Reputation: 107
In below Hive-query, the XML consists of Parents tag with 4 Parent families and 4 ParentArray families within. Under each ParentArray, there are ParentFieldArray occurrences consisting of the same Name and Value tags (ABCD and 111 resp.).
with your_data as (
select '<Parents>
<Parent>
<ParentArray>
<ParentFieldArray>
<Name>ABCD</Name>
<Value>
<string>111</string>
</Value>
</ParentFieldArray>
</ParentArray>
</Parent>
<Parent>
<ParentArray>
<ParentFieldArray>
<Name>ABCD</Name>
<Value>
<string>111</string>
</Value>
</ParentFieldArray>
</ParentArray>
</Parent>
<Parent>
<ParentArray>
<ParentFieldArray>
<Name>ABCD</Name>
<Value>
<string>111</string>
</Value>
</ParentFieldArray>
</ParentArray>
</Parent>
<Parent>
<ParentArray>
<ParentFieldArray>
<Name>ABCD</Name>
<Value>
<string>111</string>
</Value>
</ParentFieldArray>
</ParentArray>
</Parent>
</Parents>' as xmlinfo
)
select name, pos+1 as pos, value
from your_data d
lateral view outer posexplode(XPATH(xmlinfo, 'Parents/Parent/ParentArray/ParentFieldArray/Name/text()')) pf as pos, Name
lateral view outer explode(XPATH(xmlinfo, concat('Parents/Parent/ParentArray/ParentFieldArray[',pf.pos+1, '][Name="', pf.Name, '"]/Value/string/text()'))) vl as value;
The above query is populating all "111" rows under 1st index itself and NULL values under indices 2, 3 and 4.
Expected output from query:
name pos value
ABCD 1 111
ABCD 2 111
ABCD 3 111
ABCD 4 111
Upvotes: 1
Views: 112
Reputation: 38335
It was a bug in XPATH. [] takes precedence and producing weird results.
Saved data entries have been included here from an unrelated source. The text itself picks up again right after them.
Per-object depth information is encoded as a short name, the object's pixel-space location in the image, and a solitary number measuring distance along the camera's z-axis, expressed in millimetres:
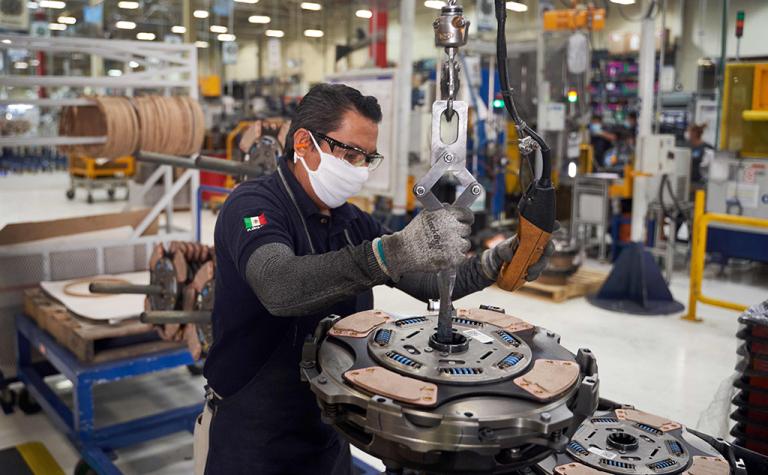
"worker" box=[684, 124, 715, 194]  8641
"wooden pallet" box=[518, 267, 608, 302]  6980
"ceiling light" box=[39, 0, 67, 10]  17081
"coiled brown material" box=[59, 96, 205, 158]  4605
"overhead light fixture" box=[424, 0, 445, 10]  16516
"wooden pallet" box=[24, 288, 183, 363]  3736
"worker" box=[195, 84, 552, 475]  1867
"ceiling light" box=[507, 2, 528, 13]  15316
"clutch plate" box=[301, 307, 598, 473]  1292
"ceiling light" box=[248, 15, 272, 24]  21078
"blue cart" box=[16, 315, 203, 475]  3578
Use brackets.
with your_data as (
select '<Parents>
<Parent>
<ParentArray>
<ParentFieldArray>
<Name>ABCD</Name>
<Value>
<string>111</string>
</Value>
</ParentFieldArray>
</ParentArray>
</Parent>
<Parent>
<ParentArray>
<ParentFieldArray>
<Name>ABCD</Name>
<Value>
<string>111</string>
</Value>
</ParentFieldArray>
</ParentArray>
</Parent>
<Parent>
<ParentArray>
<ParentFieldArray>
<Name>ABCD</Name>
<Value>
<string>111</string>
</Value>
</ParentFieldArray>
</ParentArray>
</Parent>
<Parent>
<ParentArray>
<ParentFieldArray>
<Name>ABCD</Name>
<Value>
<string>111</string>
</Value>
</ParentFieldArray>
</ParentArray>
</Parent>
</Parents>' as xmlinfo
)
select pos+1 as pos, Name, Value
from your_data d
lateral view outer posexplode(XPATH(xmlinfo, 'Parents/Parent/ParentArray/ParentFieldArray/Name/text()')) pf as pos, Name
lateral view outer explode(XPATH(xmlinfo, concat('((Parents/Parent/ParentArray/ParentFieldArray)[',pf.pos+1, '])[Name="', pf.Name, '"]/Value/string/text()'))) vl as value
;
Result:
pos name value
1 ABCD 111
2 ABCD 111
3 ABCD 111
4 ABCD 111
Upvotes: 1